Sunday, December 12, 2021

More Thoughts on the Atonement

 I’m writing this on my laptop the Sunday morning after the Tornado went through Kentucky. I hope you’ll forgive me if I don’t make a lot of sense or if this one’s a bit rough cut. I’ve just been up all night, every hour on the hour stoking the wood stove in the basement, so I didn’t get a lot of sleep. The power’s still out, and we have no internet for our computers as of this writing, so I’ll have to post this later.

     I’ve been ruminating and meditating a lot lately on “Penal Substitutionary Atonement Theory,” the teaching that God demanded a blood sacrifice in order to be able to forgive us for our sins and misdeeds. I written about blood sacrifices pre-dating the Mosaic Law, and even Abraham, and God never requiring them or regulating them for the forgiveness of sins until the Mosaic Law, and that this was really an idea resulting from a malfunctioning human mind which God co-opted for His own purposes. As Paul wrote, the Mosaic Law was our tutor or schoolmaster to train us up to be ready for Jesus Christ, but when Christ came, the Law, the Torah, was no longer necessary. I’ve also written about the reason why Jesus died, not because God demanded blood for forgiveness, but because we needed to be joined to Him in His death and resurrection in order to be able to not sin, that is, to be able to not respond or act from our own malfunctioning neurology and psychology, but to enable Christ to respond, speak, and act through us just as John wrote in his first epistle, “whatever is born of God does not sin.”

     Here’s the thing, and this is my thought, it’s okay if you believe that Jesus died in order for your sins to be forgiven. I think this is the understanding that’s missing from most progressives I’ve read now and listened to. Did God need a blood sacrifice in order to forgive? No. He just wants the person to change his or her mind and turn to Him. But there is a need within the malfunctioning human psyche for retribution upon behaviors it sees as wrong, evil, or criminal. As part of the malfunction itself, the need to arbitrarily divide things as “good” or “evil” (rooted in treating what pleases and displeases the psyche as either a survival necessity or threat) in the human mind the “evil” actions must be balanced and punished. When the punishment demands death, and the offender is oneself, this becomes problematic. It’s not hard to see how the malfunctioning human psyche went to sacrificial “substitutionary atonement” to begin with thousands of years ago. It’s also not hard to see how, even with the entrenched practice of sacrifices for sins, people can still doubt whether or not they’re forgiven even when the proper atoning sacrifices have been made. And this is true with this understanding being applied to Christ’s sacrifice as well. How many people have I met and talked to that, even supposedly after accepting and believing that Christ died for their sins, still agonize over whether or not they’ve been forgiven? It’s the malfunctioning human psyche which needs to accept that the “evil” it has done, violating it’s own standards of right and wrong whatever they might be, has been let go by God. It often can’t do this because it itself can’t let it go.
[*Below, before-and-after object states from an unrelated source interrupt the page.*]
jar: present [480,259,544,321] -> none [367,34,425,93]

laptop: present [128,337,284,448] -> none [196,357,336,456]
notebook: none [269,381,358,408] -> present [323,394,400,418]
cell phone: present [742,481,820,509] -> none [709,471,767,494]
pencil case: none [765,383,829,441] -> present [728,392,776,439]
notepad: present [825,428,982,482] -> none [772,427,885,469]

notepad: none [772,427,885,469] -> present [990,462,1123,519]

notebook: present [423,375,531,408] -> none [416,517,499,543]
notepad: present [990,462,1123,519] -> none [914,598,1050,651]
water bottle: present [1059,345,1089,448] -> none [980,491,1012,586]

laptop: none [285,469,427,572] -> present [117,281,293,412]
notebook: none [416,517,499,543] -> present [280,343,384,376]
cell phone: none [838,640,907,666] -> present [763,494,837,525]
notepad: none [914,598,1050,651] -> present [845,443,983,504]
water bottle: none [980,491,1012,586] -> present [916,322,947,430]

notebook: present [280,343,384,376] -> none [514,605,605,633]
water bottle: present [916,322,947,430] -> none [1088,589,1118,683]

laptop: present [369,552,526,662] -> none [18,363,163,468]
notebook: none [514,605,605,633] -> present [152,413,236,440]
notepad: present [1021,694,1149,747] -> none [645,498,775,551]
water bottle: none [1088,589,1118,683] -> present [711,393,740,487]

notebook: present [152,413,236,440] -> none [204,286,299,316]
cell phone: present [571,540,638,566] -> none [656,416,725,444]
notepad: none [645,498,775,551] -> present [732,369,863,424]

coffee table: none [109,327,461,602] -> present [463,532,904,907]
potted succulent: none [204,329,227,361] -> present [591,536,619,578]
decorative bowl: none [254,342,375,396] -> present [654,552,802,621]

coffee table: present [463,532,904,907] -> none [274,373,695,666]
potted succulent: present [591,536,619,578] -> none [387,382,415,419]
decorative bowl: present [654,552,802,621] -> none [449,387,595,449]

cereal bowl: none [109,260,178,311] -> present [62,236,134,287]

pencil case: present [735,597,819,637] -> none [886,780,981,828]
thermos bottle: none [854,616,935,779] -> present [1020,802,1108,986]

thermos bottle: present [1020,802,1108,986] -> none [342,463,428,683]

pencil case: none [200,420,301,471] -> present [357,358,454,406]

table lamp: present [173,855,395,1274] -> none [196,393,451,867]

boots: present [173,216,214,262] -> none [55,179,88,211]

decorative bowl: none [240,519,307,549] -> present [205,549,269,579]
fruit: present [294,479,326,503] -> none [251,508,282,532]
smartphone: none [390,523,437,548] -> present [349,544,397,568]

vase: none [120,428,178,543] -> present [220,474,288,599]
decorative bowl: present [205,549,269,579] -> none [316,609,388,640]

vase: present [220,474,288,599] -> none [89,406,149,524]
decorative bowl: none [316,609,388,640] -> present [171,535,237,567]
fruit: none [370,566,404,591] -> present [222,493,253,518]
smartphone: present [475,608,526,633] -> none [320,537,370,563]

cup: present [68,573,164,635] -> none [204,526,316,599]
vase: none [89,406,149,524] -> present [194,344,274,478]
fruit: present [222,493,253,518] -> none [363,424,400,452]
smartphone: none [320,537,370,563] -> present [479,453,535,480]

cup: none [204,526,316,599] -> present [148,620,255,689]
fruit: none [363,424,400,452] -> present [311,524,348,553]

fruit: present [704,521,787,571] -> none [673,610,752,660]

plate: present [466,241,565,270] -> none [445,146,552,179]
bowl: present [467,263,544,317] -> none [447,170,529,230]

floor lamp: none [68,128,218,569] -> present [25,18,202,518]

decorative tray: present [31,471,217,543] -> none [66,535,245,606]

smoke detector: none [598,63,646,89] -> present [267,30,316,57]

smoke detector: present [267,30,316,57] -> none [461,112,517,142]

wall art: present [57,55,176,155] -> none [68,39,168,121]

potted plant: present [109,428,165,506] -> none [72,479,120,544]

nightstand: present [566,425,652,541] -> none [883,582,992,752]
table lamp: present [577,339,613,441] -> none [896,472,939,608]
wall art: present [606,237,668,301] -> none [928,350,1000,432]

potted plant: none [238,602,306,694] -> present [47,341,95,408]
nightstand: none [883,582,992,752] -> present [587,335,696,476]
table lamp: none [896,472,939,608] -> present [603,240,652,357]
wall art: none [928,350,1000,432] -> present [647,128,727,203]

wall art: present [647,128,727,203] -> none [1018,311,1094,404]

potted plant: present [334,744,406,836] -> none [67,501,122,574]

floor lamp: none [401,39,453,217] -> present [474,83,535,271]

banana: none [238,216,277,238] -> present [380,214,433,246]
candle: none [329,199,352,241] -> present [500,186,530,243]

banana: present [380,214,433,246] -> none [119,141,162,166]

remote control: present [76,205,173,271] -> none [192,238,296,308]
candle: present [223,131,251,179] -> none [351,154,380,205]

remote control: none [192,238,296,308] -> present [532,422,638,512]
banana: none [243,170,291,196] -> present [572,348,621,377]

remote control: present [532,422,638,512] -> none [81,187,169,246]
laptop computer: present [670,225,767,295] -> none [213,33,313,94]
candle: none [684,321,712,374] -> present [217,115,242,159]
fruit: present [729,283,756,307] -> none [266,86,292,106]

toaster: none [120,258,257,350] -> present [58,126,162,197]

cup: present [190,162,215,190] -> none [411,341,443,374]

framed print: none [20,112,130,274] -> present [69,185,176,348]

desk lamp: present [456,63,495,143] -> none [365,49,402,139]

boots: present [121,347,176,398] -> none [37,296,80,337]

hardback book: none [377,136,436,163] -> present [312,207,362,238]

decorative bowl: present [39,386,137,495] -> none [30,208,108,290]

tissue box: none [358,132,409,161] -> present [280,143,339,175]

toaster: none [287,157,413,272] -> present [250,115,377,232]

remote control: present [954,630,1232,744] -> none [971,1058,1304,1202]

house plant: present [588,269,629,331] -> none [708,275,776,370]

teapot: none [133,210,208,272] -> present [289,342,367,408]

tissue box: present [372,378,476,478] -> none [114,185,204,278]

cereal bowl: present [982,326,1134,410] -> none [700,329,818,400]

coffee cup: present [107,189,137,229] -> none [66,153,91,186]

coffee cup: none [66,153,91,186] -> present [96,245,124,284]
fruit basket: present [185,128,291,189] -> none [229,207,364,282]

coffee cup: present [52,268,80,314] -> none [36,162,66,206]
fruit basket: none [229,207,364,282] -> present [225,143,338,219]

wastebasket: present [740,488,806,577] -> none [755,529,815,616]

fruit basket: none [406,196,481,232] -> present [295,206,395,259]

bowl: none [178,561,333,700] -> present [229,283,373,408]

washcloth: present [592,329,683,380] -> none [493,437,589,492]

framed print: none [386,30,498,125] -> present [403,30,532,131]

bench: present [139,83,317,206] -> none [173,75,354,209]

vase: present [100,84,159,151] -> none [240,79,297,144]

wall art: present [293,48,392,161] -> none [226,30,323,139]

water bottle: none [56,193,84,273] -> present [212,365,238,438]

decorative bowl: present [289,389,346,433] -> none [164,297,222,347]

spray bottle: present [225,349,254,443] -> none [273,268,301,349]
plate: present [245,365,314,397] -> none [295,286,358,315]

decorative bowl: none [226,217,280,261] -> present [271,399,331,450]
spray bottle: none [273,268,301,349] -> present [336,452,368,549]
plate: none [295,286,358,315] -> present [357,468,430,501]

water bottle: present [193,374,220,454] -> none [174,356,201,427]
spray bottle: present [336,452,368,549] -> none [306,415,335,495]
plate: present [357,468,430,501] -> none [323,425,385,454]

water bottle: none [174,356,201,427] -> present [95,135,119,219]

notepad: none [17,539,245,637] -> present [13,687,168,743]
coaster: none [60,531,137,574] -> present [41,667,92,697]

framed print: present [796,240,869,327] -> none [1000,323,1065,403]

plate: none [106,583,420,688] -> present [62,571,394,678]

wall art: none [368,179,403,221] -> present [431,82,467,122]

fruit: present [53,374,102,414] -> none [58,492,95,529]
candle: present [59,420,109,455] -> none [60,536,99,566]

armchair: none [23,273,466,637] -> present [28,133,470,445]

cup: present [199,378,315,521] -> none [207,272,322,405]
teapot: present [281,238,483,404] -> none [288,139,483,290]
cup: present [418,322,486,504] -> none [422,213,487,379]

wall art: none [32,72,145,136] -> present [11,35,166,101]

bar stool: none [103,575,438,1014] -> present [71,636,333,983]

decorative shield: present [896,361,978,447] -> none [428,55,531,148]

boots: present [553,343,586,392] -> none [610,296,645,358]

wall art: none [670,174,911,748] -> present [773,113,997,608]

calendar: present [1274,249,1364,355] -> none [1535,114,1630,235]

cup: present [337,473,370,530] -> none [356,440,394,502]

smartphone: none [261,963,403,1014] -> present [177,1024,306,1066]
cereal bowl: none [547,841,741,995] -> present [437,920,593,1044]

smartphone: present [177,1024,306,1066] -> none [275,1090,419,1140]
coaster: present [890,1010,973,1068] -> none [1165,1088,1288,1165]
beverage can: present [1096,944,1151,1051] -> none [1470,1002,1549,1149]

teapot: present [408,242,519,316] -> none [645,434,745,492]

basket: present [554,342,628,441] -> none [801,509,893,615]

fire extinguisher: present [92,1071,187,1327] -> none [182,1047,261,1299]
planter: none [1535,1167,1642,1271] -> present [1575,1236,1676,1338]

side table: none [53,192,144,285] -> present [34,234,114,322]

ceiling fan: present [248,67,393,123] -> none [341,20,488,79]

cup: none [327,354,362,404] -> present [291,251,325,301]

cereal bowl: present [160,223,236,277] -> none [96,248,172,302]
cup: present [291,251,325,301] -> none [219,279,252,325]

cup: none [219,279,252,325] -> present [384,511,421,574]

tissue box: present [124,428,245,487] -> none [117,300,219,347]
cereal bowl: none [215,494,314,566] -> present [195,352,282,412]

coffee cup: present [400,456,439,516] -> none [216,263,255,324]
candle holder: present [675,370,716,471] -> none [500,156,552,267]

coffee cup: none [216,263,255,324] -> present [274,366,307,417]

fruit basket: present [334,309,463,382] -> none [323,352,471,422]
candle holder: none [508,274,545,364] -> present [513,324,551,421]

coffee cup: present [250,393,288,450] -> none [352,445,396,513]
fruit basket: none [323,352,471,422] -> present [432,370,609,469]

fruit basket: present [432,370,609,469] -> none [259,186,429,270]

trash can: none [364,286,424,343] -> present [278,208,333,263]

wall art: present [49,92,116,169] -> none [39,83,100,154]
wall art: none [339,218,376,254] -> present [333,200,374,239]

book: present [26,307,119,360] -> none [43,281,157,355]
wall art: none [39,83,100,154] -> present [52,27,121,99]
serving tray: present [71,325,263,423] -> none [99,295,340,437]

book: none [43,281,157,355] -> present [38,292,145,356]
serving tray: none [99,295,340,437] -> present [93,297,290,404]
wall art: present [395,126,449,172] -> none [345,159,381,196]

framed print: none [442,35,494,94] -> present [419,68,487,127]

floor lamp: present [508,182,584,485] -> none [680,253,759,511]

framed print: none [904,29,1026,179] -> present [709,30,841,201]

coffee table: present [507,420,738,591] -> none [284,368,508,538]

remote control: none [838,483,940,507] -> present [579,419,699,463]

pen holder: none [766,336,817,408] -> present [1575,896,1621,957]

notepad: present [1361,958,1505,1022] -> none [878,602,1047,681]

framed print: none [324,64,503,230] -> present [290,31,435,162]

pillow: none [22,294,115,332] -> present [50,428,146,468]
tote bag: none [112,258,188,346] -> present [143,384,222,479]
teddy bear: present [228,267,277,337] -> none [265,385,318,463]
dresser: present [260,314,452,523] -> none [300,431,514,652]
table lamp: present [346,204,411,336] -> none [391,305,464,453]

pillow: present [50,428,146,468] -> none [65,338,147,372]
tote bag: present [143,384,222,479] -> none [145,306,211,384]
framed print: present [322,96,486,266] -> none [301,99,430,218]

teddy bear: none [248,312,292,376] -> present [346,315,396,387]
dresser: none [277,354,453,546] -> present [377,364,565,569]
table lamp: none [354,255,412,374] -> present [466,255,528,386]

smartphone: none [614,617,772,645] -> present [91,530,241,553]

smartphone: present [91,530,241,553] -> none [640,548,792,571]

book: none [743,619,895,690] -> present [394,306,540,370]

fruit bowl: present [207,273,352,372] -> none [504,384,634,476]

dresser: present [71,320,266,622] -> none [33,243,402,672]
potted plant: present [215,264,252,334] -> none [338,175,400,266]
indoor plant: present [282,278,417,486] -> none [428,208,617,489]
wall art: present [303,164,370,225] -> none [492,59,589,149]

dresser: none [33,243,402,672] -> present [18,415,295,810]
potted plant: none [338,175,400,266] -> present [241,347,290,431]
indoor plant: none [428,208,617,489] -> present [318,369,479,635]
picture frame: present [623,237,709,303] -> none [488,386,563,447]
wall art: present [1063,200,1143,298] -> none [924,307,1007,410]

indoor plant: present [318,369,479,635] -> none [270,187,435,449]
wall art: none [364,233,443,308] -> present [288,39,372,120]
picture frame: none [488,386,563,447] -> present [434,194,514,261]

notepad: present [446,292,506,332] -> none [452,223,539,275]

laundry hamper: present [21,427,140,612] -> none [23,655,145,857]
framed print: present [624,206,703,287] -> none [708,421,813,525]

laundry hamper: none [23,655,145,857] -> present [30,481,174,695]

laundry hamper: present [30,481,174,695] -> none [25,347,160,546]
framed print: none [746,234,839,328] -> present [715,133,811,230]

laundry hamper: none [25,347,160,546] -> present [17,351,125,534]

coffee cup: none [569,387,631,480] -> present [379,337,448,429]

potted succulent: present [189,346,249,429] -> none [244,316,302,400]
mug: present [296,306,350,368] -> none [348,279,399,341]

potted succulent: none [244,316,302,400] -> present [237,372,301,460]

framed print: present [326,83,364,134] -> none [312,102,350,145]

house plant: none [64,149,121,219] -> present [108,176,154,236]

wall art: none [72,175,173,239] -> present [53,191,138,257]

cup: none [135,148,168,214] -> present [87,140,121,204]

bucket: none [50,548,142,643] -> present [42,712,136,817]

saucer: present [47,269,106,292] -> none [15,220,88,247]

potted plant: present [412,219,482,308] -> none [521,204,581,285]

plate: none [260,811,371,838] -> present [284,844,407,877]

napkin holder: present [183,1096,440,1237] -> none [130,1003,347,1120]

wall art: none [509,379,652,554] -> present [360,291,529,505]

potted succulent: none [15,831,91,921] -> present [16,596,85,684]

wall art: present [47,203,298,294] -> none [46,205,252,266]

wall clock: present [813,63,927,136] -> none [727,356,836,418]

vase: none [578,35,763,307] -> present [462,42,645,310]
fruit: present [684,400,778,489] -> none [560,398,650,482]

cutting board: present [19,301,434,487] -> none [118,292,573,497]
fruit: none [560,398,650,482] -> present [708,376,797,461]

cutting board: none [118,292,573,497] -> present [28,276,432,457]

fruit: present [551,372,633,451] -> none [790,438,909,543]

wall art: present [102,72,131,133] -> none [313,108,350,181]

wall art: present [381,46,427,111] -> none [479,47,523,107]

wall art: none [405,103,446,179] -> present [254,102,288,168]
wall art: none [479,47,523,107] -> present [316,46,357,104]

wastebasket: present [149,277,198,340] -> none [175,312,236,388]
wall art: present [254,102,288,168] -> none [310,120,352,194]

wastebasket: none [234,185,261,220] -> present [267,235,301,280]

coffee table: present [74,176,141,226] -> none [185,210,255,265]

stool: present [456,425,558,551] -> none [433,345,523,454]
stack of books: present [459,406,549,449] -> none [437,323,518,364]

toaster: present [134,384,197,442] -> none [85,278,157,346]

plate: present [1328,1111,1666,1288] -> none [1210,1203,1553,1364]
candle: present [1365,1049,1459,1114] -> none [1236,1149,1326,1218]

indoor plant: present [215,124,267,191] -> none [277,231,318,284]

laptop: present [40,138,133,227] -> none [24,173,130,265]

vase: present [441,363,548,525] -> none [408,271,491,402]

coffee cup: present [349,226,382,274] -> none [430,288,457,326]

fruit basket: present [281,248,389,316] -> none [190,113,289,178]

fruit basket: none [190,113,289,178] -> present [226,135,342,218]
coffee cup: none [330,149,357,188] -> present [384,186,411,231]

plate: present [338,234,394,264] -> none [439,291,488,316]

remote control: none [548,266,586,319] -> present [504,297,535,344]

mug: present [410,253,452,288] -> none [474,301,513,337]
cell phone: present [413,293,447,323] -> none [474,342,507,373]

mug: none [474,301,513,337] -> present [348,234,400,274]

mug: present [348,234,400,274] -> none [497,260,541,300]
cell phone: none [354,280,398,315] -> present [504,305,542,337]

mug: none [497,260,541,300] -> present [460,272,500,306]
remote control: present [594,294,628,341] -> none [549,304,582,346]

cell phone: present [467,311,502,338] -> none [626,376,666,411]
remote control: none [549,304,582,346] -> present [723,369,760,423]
     God’s okay with Christ’s death on the cross also acting to appease this demand for retribution for crimes and sins committed. Is that why He actually died for us? No, but if it helps for us to turn around and accept His forgiveness, He’s good with it. Does it make Him look like a vengeful tribal god? Depending on who you talk to and where their understanding is at, it can, but God’s not concerned necessarily with how it makes Him look as much as He’s concerned with bringing everyone to Himself.

     Jesus Christ sacrificed Himself so we don’t have to be slaves to our own malfunctioning brains and psyches any longer. He died and rose from the dead in order to join us to Himself so that His Spirit could take control of our actions, behaviors, and responses. There is no question on this point. Jesus Christ died for us to free us from our sin, that is, the malfunctioning behavioral mechanisms in our brains. But God didn’t need His death, the blood sacrifice of an innocent victim, in order to forgive those malfunctioning behaviors, our malfunctioning psyches did. And if that’s what it takes for us to accept His freely given forgiveness, then He’s good with it.